Il Canada ha quasi 850 casi confermati delle varianti identificate per la prima volta nel Regno Unito, Sud Africa e Brasile, con almeno sei province che ora segnalano la trasmissione della comunità, il che significa che probabilmente c’è molto più diffusione sotto la superficie di quanto sappiamo.

Ma con l’aumento dei casi varianti, il numero complessivo di COVID-19 è diminuito costantemente in Canada, con poco più di 31.000 casi attivi in ​​tutto il paese e una media di circa 2.900 nuovi casi e 54 decessi al giorno.

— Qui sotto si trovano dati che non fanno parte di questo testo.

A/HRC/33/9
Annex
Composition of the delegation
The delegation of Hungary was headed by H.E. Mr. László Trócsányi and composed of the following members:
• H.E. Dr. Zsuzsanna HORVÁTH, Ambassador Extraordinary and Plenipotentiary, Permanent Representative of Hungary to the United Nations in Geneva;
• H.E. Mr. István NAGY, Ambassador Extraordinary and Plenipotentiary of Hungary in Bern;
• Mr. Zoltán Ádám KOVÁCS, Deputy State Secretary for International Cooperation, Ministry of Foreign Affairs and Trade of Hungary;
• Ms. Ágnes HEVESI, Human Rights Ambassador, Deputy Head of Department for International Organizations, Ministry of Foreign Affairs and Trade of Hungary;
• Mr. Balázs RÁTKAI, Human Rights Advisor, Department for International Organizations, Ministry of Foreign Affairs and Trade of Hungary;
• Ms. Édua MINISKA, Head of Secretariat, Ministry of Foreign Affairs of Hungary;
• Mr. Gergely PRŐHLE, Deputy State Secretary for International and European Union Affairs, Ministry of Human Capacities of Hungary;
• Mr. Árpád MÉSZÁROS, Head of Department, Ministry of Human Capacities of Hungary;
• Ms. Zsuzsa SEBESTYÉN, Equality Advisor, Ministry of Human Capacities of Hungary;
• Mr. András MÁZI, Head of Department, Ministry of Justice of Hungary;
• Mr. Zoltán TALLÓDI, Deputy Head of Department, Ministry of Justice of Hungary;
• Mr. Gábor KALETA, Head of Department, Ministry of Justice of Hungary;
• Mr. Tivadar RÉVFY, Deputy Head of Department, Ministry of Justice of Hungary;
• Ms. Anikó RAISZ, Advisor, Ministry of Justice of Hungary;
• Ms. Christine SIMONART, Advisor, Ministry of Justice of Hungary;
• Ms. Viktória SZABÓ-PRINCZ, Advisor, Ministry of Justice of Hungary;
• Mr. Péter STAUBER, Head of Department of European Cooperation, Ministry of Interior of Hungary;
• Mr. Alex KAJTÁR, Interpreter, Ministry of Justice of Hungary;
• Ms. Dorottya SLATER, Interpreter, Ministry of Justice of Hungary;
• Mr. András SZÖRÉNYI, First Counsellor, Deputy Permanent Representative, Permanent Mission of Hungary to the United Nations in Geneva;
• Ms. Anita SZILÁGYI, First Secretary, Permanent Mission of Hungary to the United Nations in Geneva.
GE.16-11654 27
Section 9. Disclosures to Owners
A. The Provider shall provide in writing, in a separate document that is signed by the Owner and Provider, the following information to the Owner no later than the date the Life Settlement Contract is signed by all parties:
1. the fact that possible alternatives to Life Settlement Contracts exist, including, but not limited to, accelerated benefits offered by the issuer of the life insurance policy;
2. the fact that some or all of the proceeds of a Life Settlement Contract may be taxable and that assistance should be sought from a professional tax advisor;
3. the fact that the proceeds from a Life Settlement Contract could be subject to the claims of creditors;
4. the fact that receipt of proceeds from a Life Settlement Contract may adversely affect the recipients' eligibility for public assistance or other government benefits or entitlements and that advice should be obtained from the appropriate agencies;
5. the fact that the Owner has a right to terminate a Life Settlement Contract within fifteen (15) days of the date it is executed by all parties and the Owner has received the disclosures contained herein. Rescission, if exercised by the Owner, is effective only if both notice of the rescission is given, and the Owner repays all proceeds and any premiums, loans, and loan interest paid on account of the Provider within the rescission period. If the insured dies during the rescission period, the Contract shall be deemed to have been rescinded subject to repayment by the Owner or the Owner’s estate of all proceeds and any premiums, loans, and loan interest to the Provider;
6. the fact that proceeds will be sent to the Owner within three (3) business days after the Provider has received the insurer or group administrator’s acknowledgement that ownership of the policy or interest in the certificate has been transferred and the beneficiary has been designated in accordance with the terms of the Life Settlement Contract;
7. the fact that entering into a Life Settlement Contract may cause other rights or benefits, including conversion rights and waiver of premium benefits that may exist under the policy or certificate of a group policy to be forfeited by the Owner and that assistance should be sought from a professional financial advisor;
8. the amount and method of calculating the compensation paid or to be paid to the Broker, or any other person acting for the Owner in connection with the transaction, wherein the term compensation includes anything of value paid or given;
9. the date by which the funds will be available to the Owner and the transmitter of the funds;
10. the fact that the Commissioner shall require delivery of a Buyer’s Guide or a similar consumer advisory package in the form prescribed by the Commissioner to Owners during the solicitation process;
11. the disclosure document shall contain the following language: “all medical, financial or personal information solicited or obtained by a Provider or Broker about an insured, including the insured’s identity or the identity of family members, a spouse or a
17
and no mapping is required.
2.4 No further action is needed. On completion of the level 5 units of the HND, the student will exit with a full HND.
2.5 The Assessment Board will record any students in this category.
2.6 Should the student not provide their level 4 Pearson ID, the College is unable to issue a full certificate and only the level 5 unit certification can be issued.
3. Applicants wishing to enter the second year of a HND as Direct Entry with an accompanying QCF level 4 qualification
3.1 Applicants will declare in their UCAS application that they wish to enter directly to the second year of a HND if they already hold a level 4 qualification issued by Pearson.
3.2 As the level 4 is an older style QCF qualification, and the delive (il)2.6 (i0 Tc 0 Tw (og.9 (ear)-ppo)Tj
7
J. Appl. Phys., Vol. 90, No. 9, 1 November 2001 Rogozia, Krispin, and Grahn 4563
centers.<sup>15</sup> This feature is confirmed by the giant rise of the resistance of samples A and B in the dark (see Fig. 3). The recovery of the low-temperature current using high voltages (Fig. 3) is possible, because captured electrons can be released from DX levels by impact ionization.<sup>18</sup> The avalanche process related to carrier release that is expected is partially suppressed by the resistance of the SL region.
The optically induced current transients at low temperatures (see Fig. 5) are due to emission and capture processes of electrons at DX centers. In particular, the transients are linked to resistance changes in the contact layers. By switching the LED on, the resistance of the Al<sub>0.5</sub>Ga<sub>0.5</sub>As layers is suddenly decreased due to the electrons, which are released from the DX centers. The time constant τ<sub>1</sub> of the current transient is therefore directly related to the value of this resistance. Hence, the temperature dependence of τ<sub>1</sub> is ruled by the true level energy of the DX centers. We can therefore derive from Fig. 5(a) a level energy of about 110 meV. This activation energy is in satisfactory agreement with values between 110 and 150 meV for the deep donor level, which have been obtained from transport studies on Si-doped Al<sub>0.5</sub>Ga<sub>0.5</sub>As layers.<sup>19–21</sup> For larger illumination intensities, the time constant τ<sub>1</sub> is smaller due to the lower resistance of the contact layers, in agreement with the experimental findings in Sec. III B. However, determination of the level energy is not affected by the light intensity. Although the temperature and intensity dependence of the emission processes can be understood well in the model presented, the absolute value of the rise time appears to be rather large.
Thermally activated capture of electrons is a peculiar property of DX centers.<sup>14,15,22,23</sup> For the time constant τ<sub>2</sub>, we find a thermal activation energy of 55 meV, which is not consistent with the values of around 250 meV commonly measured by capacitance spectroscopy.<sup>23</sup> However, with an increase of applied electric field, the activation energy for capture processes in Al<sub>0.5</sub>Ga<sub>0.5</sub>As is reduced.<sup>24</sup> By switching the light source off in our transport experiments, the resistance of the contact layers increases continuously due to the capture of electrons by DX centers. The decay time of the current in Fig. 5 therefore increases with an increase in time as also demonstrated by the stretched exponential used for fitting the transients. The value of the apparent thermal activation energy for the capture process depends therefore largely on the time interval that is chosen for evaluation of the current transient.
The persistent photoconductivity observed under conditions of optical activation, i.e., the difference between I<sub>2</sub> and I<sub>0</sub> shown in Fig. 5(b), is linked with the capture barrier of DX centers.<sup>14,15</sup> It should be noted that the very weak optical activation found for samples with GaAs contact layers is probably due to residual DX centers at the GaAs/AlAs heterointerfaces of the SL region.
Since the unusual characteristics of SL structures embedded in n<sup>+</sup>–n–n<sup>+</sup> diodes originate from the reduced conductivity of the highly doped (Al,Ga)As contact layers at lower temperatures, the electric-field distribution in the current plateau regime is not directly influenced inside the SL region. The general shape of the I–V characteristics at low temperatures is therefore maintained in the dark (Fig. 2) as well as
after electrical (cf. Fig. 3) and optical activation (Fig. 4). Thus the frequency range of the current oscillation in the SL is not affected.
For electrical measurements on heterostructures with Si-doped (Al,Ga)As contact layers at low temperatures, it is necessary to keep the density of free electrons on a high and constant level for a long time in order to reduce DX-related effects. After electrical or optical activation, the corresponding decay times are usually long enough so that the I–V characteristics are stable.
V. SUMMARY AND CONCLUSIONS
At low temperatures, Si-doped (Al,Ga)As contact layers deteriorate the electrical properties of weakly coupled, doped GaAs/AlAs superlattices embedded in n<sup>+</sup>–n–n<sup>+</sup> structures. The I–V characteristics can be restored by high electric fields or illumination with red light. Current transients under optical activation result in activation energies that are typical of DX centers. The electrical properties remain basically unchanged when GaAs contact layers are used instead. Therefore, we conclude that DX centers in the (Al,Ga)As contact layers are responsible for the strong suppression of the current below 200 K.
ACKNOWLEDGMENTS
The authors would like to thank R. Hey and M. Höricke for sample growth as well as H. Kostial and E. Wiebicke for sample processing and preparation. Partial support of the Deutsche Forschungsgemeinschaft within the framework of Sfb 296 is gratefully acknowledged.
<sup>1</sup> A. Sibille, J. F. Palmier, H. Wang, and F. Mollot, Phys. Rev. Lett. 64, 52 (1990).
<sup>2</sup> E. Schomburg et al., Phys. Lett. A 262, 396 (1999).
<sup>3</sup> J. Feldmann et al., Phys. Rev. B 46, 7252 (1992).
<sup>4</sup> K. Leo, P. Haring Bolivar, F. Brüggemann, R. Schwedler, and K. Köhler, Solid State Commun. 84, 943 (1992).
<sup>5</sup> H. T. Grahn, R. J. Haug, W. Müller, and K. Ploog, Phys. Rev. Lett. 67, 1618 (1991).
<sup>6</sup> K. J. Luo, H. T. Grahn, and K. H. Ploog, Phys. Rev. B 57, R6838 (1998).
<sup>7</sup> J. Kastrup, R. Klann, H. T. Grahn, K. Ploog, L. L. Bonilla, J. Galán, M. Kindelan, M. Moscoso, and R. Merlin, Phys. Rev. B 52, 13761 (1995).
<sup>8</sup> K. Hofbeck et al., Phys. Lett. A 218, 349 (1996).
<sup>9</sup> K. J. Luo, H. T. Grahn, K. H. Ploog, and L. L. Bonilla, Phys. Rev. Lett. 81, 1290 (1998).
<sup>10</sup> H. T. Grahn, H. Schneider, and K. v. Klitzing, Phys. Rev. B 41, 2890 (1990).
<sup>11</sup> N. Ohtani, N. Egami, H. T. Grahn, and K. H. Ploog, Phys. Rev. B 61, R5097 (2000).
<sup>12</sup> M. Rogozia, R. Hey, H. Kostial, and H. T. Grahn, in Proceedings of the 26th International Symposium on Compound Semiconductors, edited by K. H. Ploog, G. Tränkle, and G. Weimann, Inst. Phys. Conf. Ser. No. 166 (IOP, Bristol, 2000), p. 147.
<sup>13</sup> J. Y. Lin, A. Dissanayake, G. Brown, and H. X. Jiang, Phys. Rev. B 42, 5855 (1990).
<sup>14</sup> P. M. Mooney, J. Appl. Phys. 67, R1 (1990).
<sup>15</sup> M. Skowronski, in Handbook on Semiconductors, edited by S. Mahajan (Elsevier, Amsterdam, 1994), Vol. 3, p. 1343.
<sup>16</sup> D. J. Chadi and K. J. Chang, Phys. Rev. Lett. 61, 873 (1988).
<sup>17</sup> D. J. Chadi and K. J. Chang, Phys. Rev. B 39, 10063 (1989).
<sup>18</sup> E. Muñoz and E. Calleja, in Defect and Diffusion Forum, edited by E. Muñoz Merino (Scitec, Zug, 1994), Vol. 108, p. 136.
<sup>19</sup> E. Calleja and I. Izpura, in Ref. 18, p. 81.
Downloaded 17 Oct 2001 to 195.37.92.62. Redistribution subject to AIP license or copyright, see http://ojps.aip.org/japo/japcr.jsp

“Nel complesso, stiamo ancora andando bene”, ha detto martedì la dottoressa Theresa Tam, responsabile della sanità pubblica canadese, durante una conferenza stampa. “Ma le cose potrebbero cambiare rapidamente.”

Quindi, il Canada è destinato a una terza ondata? O saremo in grado di rispondere adeguatamente alla minaccia di varianti che si diffondono in tutto il paese per evitarne una del tutto?

Parti del paese che hanno registrato un notevole calo dei casi si sono recentemente spostate per riaprire attività non essenziali e revocare i blocchi di fronte alle varianti in rapida diffusione, nonostante i funzionari della sanità pubblica avvertendo di non farlo.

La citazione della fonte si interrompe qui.